[Task to complete]: This task calls for every entry below to be repeated exactly, without the pictures.

[Material to process]:
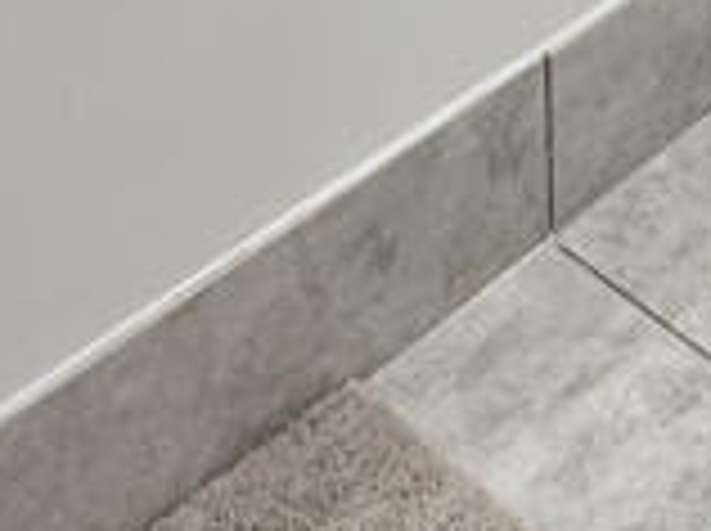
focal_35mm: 91
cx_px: 774
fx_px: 1866
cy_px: -1174
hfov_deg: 20.6
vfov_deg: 10.2
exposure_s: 1/100
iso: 200
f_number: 2.2
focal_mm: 2.22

[Result]:
focal_35mm: 91
cx_px: 774
fx_px: 1866
cy_px: -1174
hfov_deg: 20.6
vfov_deg: 10.2
exposure_s: 1/100
iso: 200
f_number: 2.2
focal_mm: 2.22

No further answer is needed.